Ganz egal ob „Respekt“ oder #EqualGame, der Verband schreibt sich auf die Fahne, dass Werte für ihn von elementarer Bedeutung sind. Sein Tun und Handeln nach diesen Werten auszurichten, wäre Integrität. Wenn man die oben genannten Ereignisse jedoch einordnet, muss man zum Entschluss kommen, dass die UEFA – wohlgemerkt ein gemeinnützig eingetragener Verein – mittlerweile ein großes Schein-Business aufgezogen hat, in dem sie sich als etwas verkauft, dass sie nicht ist.

Entfremdung

Die Konsumenten, die Fans und Liebhaber des Sports, werden vom europäischen Fußballverband folglich geblendet. Im Kern sind weder Werte noch ein Beitrag gegen Diskriminierung die Treiber. Viel mehr geht es um Geld, Kommerz, Macht und Einfluss.
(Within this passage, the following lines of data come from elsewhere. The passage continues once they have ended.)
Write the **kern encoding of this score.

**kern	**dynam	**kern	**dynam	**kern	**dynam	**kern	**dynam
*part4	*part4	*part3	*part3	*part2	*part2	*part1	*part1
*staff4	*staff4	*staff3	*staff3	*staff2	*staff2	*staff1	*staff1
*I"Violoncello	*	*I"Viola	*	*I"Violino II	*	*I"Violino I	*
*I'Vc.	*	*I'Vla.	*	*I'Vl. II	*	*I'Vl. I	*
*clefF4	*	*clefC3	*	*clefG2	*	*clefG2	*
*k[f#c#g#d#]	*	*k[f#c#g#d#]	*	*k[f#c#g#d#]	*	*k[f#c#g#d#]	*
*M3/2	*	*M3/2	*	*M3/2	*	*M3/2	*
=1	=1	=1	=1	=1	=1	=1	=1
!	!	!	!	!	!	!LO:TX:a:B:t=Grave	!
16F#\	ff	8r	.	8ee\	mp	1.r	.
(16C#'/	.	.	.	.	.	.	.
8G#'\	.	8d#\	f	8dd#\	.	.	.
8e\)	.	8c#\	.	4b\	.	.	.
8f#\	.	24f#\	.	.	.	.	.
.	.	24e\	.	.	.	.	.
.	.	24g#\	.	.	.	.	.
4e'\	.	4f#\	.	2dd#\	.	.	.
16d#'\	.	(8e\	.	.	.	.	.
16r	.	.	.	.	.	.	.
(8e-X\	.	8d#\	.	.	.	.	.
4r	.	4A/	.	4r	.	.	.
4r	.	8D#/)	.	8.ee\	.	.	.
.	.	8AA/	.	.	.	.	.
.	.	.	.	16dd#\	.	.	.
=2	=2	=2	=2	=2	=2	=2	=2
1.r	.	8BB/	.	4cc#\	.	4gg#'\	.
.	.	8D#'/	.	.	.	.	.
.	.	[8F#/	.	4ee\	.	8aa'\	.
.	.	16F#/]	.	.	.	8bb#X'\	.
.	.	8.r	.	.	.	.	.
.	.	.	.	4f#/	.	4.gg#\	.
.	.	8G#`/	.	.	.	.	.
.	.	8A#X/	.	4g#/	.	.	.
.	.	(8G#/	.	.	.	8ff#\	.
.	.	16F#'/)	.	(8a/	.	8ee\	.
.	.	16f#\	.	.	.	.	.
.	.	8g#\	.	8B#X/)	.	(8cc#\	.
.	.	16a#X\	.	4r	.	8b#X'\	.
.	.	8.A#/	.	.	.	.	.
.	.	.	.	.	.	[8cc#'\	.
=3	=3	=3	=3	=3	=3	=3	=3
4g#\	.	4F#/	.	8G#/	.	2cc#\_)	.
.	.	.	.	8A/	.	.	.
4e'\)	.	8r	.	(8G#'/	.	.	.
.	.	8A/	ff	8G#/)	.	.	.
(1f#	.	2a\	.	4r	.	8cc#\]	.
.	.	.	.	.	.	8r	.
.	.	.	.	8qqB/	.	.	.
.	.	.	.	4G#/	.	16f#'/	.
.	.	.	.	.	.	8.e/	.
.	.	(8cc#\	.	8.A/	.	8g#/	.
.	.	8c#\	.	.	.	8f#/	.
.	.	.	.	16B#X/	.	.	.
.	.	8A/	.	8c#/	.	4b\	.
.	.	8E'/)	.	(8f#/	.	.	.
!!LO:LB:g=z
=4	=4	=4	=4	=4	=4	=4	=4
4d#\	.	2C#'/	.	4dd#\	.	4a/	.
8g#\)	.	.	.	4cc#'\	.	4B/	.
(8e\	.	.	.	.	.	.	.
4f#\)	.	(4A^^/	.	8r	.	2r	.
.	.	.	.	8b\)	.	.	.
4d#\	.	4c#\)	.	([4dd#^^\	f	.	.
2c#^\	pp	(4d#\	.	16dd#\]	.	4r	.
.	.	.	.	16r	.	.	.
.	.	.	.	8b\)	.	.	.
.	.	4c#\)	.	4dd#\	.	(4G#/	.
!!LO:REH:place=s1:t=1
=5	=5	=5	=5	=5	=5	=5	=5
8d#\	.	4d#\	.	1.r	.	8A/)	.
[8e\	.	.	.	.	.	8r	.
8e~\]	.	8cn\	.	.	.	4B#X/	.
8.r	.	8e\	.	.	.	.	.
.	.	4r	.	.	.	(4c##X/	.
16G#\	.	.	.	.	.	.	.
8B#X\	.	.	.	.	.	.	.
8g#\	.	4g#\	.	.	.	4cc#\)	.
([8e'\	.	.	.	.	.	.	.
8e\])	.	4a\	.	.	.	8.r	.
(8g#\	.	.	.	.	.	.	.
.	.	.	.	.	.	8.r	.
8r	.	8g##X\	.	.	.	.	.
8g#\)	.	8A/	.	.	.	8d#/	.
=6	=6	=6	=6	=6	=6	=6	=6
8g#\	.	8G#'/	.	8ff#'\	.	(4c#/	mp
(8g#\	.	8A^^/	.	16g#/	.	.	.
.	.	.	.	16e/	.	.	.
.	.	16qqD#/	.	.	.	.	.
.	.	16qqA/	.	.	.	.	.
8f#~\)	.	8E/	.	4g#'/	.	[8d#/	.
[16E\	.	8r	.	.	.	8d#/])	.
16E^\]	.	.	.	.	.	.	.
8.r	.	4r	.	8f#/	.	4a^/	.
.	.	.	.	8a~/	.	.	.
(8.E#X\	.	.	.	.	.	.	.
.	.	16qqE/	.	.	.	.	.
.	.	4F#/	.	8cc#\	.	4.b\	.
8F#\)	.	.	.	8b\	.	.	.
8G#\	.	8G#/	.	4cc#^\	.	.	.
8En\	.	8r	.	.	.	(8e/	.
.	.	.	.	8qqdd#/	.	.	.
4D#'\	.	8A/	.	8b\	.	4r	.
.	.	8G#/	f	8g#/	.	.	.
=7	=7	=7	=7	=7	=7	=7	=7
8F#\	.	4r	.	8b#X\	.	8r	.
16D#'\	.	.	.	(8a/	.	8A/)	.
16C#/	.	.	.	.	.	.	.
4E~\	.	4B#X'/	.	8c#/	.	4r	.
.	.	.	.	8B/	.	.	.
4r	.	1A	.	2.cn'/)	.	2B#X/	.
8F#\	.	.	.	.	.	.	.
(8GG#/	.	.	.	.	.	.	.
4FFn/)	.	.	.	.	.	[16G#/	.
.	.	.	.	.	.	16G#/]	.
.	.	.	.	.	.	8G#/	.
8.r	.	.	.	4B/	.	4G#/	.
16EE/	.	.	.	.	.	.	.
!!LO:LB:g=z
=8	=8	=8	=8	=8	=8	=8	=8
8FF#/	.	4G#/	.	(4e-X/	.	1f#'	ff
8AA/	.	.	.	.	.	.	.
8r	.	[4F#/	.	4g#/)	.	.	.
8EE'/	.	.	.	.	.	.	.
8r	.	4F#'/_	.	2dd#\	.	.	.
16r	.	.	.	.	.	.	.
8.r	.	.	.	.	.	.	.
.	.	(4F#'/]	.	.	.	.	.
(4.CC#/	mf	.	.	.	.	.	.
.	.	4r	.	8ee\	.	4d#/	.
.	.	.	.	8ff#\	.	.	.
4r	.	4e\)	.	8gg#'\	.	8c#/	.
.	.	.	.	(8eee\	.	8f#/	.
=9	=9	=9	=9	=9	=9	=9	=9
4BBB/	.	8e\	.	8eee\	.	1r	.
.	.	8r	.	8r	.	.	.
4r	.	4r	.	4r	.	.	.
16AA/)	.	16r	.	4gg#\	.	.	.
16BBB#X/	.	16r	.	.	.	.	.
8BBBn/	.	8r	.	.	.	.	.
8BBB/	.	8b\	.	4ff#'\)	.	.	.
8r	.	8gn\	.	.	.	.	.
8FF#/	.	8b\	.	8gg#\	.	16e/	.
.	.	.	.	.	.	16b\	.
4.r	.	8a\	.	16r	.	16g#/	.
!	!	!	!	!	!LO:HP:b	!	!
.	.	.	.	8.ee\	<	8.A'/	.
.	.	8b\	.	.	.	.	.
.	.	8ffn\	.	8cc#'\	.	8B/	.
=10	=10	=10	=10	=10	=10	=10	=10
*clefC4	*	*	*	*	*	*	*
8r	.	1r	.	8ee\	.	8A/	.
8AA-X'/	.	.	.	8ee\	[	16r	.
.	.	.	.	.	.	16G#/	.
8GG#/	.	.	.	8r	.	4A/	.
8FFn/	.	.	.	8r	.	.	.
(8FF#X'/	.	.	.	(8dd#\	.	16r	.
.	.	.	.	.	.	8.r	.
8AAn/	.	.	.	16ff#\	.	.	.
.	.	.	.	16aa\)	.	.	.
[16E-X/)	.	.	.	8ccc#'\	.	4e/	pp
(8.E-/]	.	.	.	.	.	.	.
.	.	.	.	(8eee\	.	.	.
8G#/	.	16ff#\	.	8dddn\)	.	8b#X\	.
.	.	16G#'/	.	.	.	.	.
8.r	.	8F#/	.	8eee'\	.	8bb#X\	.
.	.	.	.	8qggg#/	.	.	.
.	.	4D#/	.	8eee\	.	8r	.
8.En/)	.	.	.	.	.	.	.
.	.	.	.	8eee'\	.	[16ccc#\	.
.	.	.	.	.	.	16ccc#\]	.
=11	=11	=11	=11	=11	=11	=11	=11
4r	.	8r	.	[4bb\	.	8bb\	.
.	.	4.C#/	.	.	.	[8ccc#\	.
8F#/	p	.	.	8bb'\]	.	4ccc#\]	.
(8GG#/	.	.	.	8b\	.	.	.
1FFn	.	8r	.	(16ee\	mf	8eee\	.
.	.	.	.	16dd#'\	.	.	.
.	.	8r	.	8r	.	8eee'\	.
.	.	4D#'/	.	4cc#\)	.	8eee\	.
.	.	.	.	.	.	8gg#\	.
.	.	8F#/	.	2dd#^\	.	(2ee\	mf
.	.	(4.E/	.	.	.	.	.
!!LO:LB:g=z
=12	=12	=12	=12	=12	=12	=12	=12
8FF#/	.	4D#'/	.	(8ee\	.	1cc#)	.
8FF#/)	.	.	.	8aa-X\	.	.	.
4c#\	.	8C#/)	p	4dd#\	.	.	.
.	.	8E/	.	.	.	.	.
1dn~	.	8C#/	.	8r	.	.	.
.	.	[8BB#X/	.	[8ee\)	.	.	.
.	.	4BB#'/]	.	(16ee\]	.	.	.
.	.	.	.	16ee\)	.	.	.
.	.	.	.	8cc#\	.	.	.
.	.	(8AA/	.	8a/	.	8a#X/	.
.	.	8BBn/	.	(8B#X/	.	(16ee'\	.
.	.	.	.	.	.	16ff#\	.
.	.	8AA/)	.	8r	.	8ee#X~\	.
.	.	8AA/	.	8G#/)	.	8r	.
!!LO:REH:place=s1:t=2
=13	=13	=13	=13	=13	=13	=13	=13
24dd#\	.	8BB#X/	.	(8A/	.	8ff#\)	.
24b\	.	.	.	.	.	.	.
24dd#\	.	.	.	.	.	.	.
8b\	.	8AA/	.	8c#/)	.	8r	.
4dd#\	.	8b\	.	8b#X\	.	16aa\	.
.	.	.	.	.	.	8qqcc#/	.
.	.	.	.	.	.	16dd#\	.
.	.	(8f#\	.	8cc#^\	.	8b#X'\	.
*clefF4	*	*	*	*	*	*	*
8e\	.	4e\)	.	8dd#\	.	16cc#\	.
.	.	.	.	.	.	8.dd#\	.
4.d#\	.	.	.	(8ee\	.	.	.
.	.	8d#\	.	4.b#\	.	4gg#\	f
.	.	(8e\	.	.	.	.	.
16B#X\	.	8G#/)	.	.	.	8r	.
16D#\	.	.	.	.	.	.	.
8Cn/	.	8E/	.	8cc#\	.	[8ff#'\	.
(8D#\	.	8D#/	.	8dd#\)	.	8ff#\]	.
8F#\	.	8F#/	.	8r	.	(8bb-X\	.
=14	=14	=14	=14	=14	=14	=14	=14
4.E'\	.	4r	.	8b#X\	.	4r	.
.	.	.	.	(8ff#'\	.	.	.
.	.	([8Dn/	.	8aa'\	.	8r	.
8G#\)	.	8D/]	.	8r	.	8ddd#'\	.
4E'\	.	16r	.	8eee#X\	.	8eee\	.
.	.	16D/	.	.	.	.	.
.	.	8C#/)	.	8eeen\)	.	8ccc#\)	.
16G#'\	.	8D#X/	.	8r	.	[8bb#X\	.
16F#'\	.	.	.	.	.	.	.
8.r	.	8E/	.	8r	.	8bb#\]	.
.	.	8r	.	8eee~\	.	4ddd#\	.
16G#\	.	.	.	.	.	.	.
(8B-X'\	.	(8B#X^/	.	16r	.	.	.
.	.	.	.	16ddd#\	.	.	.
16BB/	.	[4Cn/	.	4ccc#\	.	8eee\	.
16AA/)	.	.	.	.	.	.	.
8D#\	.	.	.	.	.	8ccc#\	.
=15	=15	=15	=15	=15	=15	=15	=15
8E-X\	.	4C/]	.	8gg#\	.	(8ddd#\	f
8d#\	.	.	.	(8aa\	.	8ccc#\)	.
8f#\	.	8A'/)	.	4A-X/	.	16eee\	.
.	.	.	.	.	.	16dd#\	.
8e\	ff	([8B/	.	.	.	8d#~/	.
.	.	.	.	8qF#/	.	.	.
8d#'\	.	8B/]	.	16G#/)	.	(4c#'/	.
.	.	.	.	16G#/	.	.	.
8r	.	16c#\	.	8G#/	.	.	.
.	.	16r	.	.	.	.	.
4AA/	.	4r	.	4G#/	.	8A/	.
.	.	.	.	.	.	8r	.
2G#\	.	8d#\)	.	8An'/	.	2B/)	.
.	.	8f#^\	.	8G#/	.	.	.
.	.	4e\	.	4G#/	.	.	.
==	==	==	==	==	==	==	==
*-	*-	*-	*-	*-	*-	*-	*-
Doch wie lange und bis zu welchem Ausmaß machen die Fans dies noch mit?

In der Wirtschaft senden Kunden durch ihr Konsumverhalten Impulse in Richtung des produzierenden Unternehmens, so auch im Falle von Corporate Social Responsibility. Die UEFA hat mit Ihrer Monopol-Stellung im professionellen Fußballgeschäft in Europa gewiss eine Sonderstellung und die Auswahl an Substituten gestaltet sich schwer. Doch auch den Herren Čeferin & Co. wird der Rückgang der TV-Zuschauerzahlen dieser EM im Vergleich zur Endrunde 2016 nicht egal sein können. Wohlwissend, dass die Corona-Krise höchstwahrscheinlich einen kleinen Anteil dazu beigetragen hat, bleibt abzuwarten, welches langfristige Eigentor sich die UEFA mit dieser Europameisterschaft selbst geschossen hat.

Bereits im nächsten Jahr hat die FIFA ihre Chance mit der WM in Katar einen Schritt in die richtige Richtung zu machen und den kommerziellen Fußball und seine Basis, die Fans, wieder näher zueinander zu bringen. Die Vorzeichen dafür stehen bekannter Weise jedoch noch schlechter als in diesem Jahr.